» **Quoted passage**
Contrary to popular belief, not all species of bees are honey-bearing, in other words, not all bees produce honey. Also, not all bee species establish division of labor in their nests, which means that not all bee species have queens and workers in the strict sense of the word.
Despite the aforementioned differences, most bees live in nests, whether built by themselves, by partners, by man, or by an enemy colony. Although some species of bees are more gregarious than others, they all need a nest to successfully complete the fertilization of their future eggs.
Bees are found everywhere in the world except Antarctica. They are usually found in areas covered with flowering plants.
What do bees eat?
In general terms, bees (Apis mellifera) feed on nectar, honey and pollen obtained by worker bees from flowers; the first provides them the necessary proteins, fats and minerals, while the latter is their quintessential energy food.
What do honey worker bees eat?
During the first days of their larval phase, worker bees feed on royal jelly (a substance secreted by the hypopharyngeal glands in the heads of adult worker bees).
On the fourth day, the worker bees change their diet to one consisting of pollen, nectar, and diluted honey.
What do queen honey bees eat?
Throughout their lives, queen bees are fed royal jelly by nurse bees (young worker bees). This subtle change in the diet of queen bees affects their development, giving them an incredible reproductive capacity and a greater size.
What do honey drone bees eat?
During their larval stage, drones are fed exclusively with honey. Once adult drones include pollen and nectar in their diet.
Interesting facts about bees
Not all bees produce honey
Surprisingly enough, only seven of the more than 20,000 species of bees produce honey.
It is not easy to produce honey
Although western honey bees are capable of producing 1.6 million tons of honey each year, this does not mean that their production is easy.
In fact, to produce a kilo of honey, it is necessary for the bees to collect the nectar equivalent to a total of four million visits to different flowers.
Daisies are its favorite flowers
Daisies are one of the favorite flowers of pollinating bees; the reason: daisies bloom most of the year.
The importance of bees
More than 75% of the world's food crops depend on the success of the work of pollinators (bees, wasps, butterflies, birds, moths, beetles, bats, etc.). These not only contribute to food security in the world, but also function as natural alarms of the health of local ecosystems.
The sense of orientation in bees
How is it possible for a worker bee to know exactly where its hive is despite being so far away during its collecting flights? Simple, bees have a fairly developed sense of orientation, which allows them to orient themselves thanks to solar movements.
The queen bee is not the one who has the last word
In a domestic bee hive, it is not the queen bee who has the last word. In reality, it is the worker bees who make the most important decisions. The latter decide which worker bee will become the next queen and, also, whether the queen bee should continue to live or if, on the contrary, it should be killed for the good of the hive.
The History of the bee
Due to the fact that humans get honey from different species of bees, a few millennia ago, people have decided to start with beekeeping. There is evidence that beekeeping was an important part of agriculture in Ancient Egypt. In addition, to honey, bees (honey bees) provide propolis, royal jelly, and beeswax.

» **Activity list**
**1)** From the text on bees, copy the passage starting at "Contrary to popular" and ending at "of the word.".
**2)** Answer these questions from the text on bees:
(a) How many of the more than 20,000 species of bees produce honey?
(b) On which day of their larval phase do worker bees change their diet?
(c) What are drones fed during their larval stage?

» **Source material**
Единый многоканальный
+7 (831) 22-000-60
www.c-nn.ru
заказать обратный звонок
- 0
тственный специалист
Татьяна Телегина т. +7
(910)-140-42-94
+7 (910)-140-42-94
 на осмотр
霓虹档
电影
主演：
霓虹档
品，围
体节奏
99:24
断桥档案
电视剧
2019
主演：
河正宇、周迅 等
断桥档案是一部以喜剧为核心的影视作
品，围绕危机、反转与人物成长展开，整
==
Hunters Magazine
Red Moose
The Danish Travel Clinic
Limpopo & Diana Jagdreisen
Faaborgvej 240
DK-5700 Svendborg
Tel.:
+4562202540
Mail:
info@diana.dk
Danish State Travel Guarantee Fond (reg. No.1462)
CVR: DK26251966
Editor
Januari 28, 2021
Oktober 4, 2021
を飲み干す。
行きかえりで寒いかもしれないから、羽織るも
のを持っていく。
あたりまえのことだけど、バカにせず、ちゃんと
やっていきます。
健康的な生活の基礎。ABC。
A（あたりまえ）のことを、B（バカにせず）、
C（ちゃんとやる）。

» **Responses by item number**
**1)**
Contrary to popular belief, not all species of bees are honey-bearing, in other words, not all bees produce honey. Also, not all bee species establish division of labor in their nests, which means that not all bee species have queens and workers in the strict sense of the word.

**2)**
(a) Seven.
(b) The fourth day.
(c) Only honey.